Department of Biomedical Informatics, The Ohio State University, Columbus, OH, USA.
BMC Med Inform Decis Mak. 2013 Feb 6;13:20. doi: 10.1186/1472-6947-13-20.
In recent years, there have been numerous initiatives undertaken to describe critical information needs related to the collection, management, analysis, and dissemination of data in support of biomedical research (J Investig Med 54:327-333, 2006); (J Am Med Inform Assoc 16:316-327, 2009); (Physiol Genomics 39:131-140, 2009); (J Am Med Inform Assoc 18:354-357, 2011). A common theme spanning such reports has been the importance of understanding and optimizing people, organizational, and leadership factors in order to achieve the promise of efficient and timely research (J Am Med Inform Assoc 15:283-289, 2008). With the emergence of clinical and translational science (CTS) as a national priority in the United States, and the corresponding growth in the scale and scope of CTS research programs, the acuity of such information needs continues to increase (JAMA 289:1278-1287, 2003); (N Engl J Med 353:1621-1623, 2005); (Sci Transl Med 3:90, 2011). At the same time, systematic evaluations of optimal people, organizational, and leadership factors that influence the provision of data, information, and knowledge management technologies and methods are notably lacking.
In response to the preceding gap in knowledge, we have conducted both: 1) a structured survey of domain experts at Academic Health Centers (AHCs); and 2) a subsequent thematic analysis of public-domain documentation provided by those same organizations.
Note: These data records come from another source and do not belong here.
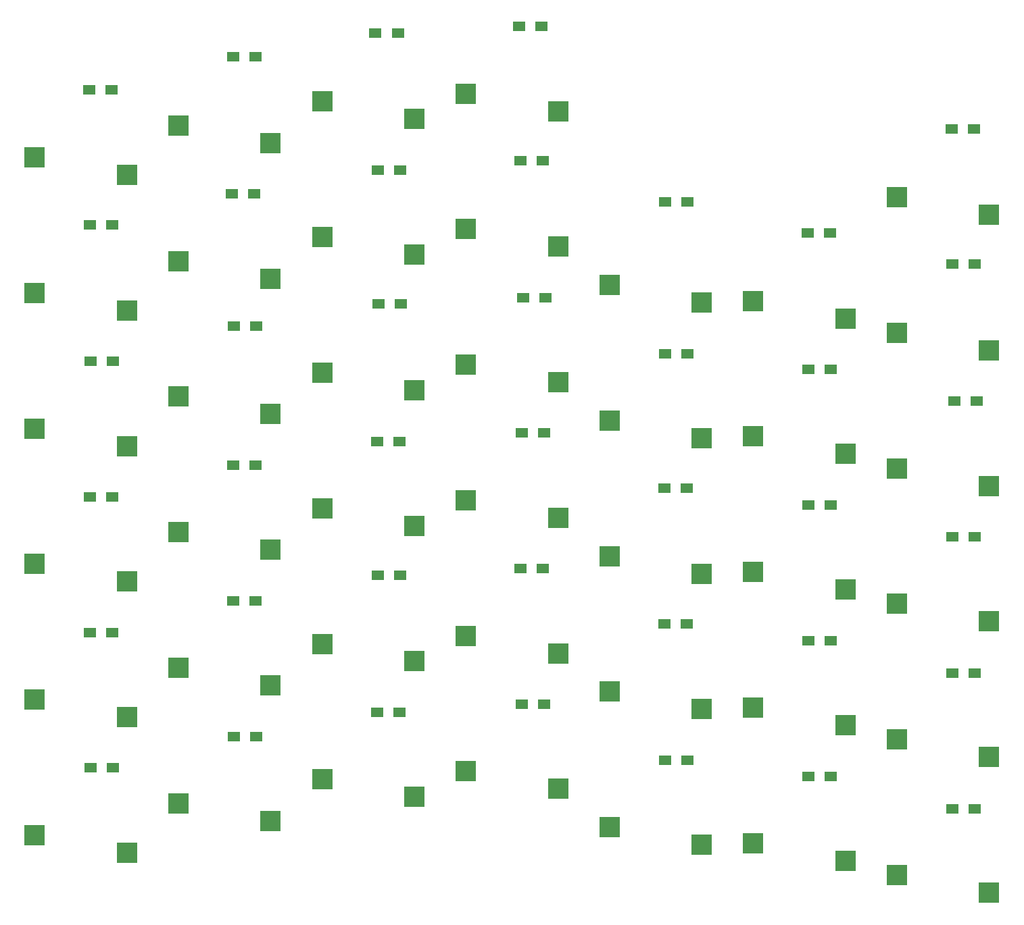
<source format=gbp>
G04 #@! TF.GenerationSoftware,KiCad,Pcbnew,8.0.6*
G04 #@! TF.CreationDate,2024-11-06T21:34:11+01:00*
G04 #@! TF.ProjectId,vitter-kb,76697474-6572-42d6-9b62-2e6b69636164,rev?*
G04 #@! TF.SameCoordinates,Original*
G04 #@! TF.FileFunction,Paste,Bot*
G04 #@! TF.FilePolarity,Positive*
%FSLAX46Y46*%
G04 Gerber Fmt 4.6, Leading zero omitted, Abs format (unit mm)*
G04 Created by KiCad (PCBNEW 8.0.6) date 2024-11-06 21:34:11*
%MOMM*%
%LPD*%
G01*
G04 APERTURE LIST*
%ADD10R,2.600000X2.600000*%
%ADD11R,1.600000X1.200000*%
G04 APERTURE END LIST*
D10*
X129875000Y-107600000D03*
X118325000Y-105400000D03*
X57875000Y-68600000D03*
X46325000Y-66400000D03*
X93875000Y-132600000D03*
X82325000Y-130400000D03*
X129875000Y-124600000D03*
X118325000Y-122400000D03*
X111875000Y-122600000D03*
X100325000Y-120400000D03*
X111875000Y-139600000D03*
X100325000Y-137400000D03*
X57875000Y-51600000D03*
X46325000Y-49400000D03*
D11*
X92000000Y-105000000D03*
X89200000Y-105000000D03*
D10*
X75875000Y-99600000D03*
X64325000Y-97400000D03*
D11*
X55840000Y-57950000D03*
X53040000Y-57950000D03*
D10*
X147875000Y-94600000D03*
X136325000Y-92400000D03*
D11*
X127970000Y-62840000D03*
X125170000Y-62840000D03*
D10*
X93875000Y-47600000D03*
X82325000Y-45400000D03*
X75875000Y-65600000D03*
X64325000Y-63400000D03*
X57875000Y-136600000D03*
X46325000Y-134400000D03*
D11*
X92100000Y-122000000D03*
X89300000Y-122000000D03*
X92300000Y-71000000D03*
X89500000Y-71000000D03*
X74000000Y-89000000D03*
X71200000Y-89000000D03*
X38000000Y-96000000D03*
X35200000Y-96000000D03*
X91800000Y-37000000D03*
X89000000Y-37000000D03*
X146100000Y-66800000D03*
X143300000Y-66800000D03*
X74100000Y-55000000D03*
X71300000Y-55000000D03*
X56000000Y-92000000D03*
X53200000Y-92000000D03*
D10*
X39875000Y-106600000D03*
X28325000Y-104400000D03*
D11*
X110000000Y-111900000D03*
X107200000Y-111900000D03*
D10*
X57875000Y-119600000D03*
X46325000Y-117400000D03*
D11*
X56000000Y-40800000D03*
X53200000Y-40800000D03*
X110100000Y-78000000D03*
X107300000Y-78000000D03*
X146100000Y-118100000D03*
X143300000Y-118100000D03*
D10*
X129875000Y-90600000D03*
X118325000Y-88400000D03*
X93875000Y-98600000D03*
X82325000Y-96400000D03*
D11*
X146100000Y-135100000D03*
X143300000Y-135100000D03*
X128000000Y-97000000D03*
X125200000Y-97000000D03*
X74100000Y-105800000D03*
X71300000Y-105800000D03*
X38000000Y-113000000D03*
X35200000Y-113000000D03*
X56000000Y-109000000D03*
X53200000Y-109000000D03*
X92100000Y-87900000D03*
X89300000Y-87900000D03*
X146300000Y-84000000D03*
X143500000Y-84000000D03*
X37930000Y-44910000D03*
X35130000Y-44910000D03*
D10*
X39875000Y-140600000D03*
X28325000Y-138400000D03*
D11*
X74000000Y-123000000D03*
X71200000Y-123000000D03*
D10*
X75875000Y-116600000D03*
X64325000Y-114400000D03*
X147875000Y-77600000D03*
X136325000Y-75400000D03*
X93875000Y-115600000D03*
X82325000Y-113400000D03*
X111875000Y-88600000D03*
X100325000Y-86400000D03*
X93875000Y-64600000D03*
X82325000Y-62400000D03*
X57875000Y-85600000D03*
X46325000Y-83400000D03*
X147875000Y-60600000D03*
X136325000Y-58400000D03*
D11*
X128000000Y-131000000D03*
X125200000Y-131000000D03*
D10*
X39875000Y-89600000D03*
X28325000Y-87400000D03*
X75875000Y-48600000D03*
X64325000Y-46400000D03*
X147875000Y-128600000D03*
X136325000Y-126400000D03*
D11*
X146000000Y-49800000D03*
X143200000Y-49800000D03*
X110100000Y-59000000D03*
X107300000Y-59000000D03*
D10*
X39875000Y-123600000D03*
X28325000Y-121400000D03*
D11*
X128000000Y-80000000D03*
X125200000Y-80000000D03*
X146100000Y-101000000D03*
X143300000Y-101000000D03*
X38100000Y-129900000D03*
X35300000Y-129900000D03*
D10*
X39875000Y-72600000D03*
X28325000Y-70400000D03*
D11*
X110000000Y-94900000D03*
X107200000Y-94900000D03*
D10*
X75875000Y-82600000D03*
X64325000Y-80400000D03*
X39875000Y-55600000D03*
X28325000Y-53400000D03*
D11*
X73800000Y-37800000D03*
X71000000Y-37800000D03*
D10*
X111875000Y-71600000D03*
X100325000Y-69400000D03*
X75875000Y-133600000D03*
X64325000Y-131400000D03*
X129875000Y-141600000D03*
X118325000Y-139400000D03*
D11*
X74200000Y-71800000D03*
X71400000Y-71800000D03*
D10*
X129875000Y-73600000D03*
X118325000Y-71400000D03*
D11*
X56100000Y-126000000D03*
X53300000Y-126000000D03*
D10*
X93875000Y-81600000D03*
X82325000Y-79400000D03*
D11*
X110100000Y-129000000D03*
X107300000Y-129000000D03*
D10*
X111875000Y-105600000D03*
X100325000Y-103400000D03*
D11*
X92000000Y-53800000D03*
X89200000Y-53800000D03*
X38000000Y-61900000D03*
X35200000Y-61900000D03*
D10*
X147875000Y-145600000D03*
X136325000Y-143400000D03*
X57875000Y-102600000D03*
X46325000Y-100400000D03*
D11*
X128000000Y-114000000D03*
X125200000Y-114000000D03*
D10*
X147875000Y-111600000D03*
X136325000Y-109400000D03*
D11*
X38100000Y-79000000D03*
X35300000Y-79000000D03*
X56100000Y-74600000D03*
X53300000Y-74600000D03*
M02*

</source>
The results of these approaches were then used to identify critical factors that may influence access to informatics expertise and resources relevant to the CTS domain.
A total of 31 domain experts, spanning the Biomedical Informatics (BMI), Computer Science (CS), Information Science (IS), and Information Technology (IT) disciplines participated in a structured surveyprocess. At a high level, respondents identified notable differences in theaccess to BMI, CS, and IT expertise and services depending on the establishment of a formal BMI academic unit and the perceived relationship between BMI, CS, IS, and IT leaders. Subsequent thematic analysis of the aforementioned public domain documents demonstrated a discordance between perceived and reported integration across and between BMI, CS, IS, and IT programs and leaders with relevance to the CTS domain.
Differences in people, organization, and leadership factors do influence the effectiveness of CTS programs, particularly with regard to the ability to access and leverage BMI, CS, IS, and IT expertise and resources. Based on this finding, we believe that the development of a better understanding of how optimal BMI, CS, IS, and IT organizational structures and leadership models are designed and implemented is critical to both the advancement of CTS and ultimately, to improvements in the quality, safety, and effectiveness of healthcare.
近年来,已经有许多举措来描述与生物医学研究相关的数据收集、管理、分析和传播的关键信息需求(J Investig Med 54:327-333, 2006); (J Am Med Inform Assoc 16:316-327, 2009); (Physiol Genomics 39:131-140, 2009); (J Am Med Inform Assoc 18:354-357, 2011)。这些报告的一个共同主题是理解和优化人员、组织和领导因素的重要性,以实现高效和及时研究的承诺(J Am Med Inform Assoc 15:283-289, 2008)。随着临床和转化科学(CTS)作为美国的国家优先事项的出现,以及 CTS 研究计划规模和范围的相应增长,这种信息需求的紧迫性继续增加(JAMA 289:1278-1287, 2003); (N Engl J Med 353:1621-1623, 2005); (Sci Transl Med 3:90, 2011)。与此同时,对影响数据、信息和知识管理技术和方法提供的最佳人员、组织和领导因素的系统评估明显缺乏。
为了应对知识方面的这一差距,我们进行了以下两项工作:1)对学术健康中心(AHC)的领域专家进行了结构化调查;2)对这些组织提供的公共领域文件进行了后续主题分析。然后,这些方法的结果被用来确定可能影响 CTS 领域获取相关信息学专业知识和资源的关键因素。
共有 31 名领域专家参与了一项结构化调查,涵盖了生物医学信息学(BMI)、计算机科学(CS)、信息科学(IS)和信息技术(IT)领域。在较高的层面上,受访者根据是否建立了正式的 BMI 学术单位以及 BMI、CS、IS 和 IT 领导者之间的感知关系,确定了对 BMI、CS 和 IT 专业知识和服务的不同获取方式。对上述公共领域文件的后续主题分析表明,BMI、CS、IS 和 IT 计划和领导者之间以及与之相关的感知和报告的整合存在差异。
人员、组织和领导因素的差异确实会影响 CTS 计划的有效性,特别是在获取和利用 BMI、CS、IS 和 IT 专业知识和资源方面。基于这一发现,我们认为,更好地了解如何设计和实施最佳的 BMI、CS、IS 和 IT 组织结构和领导模式,对于 CTS 的发展以及最终提高医疗保健的质量、安全性和有效性至关重要。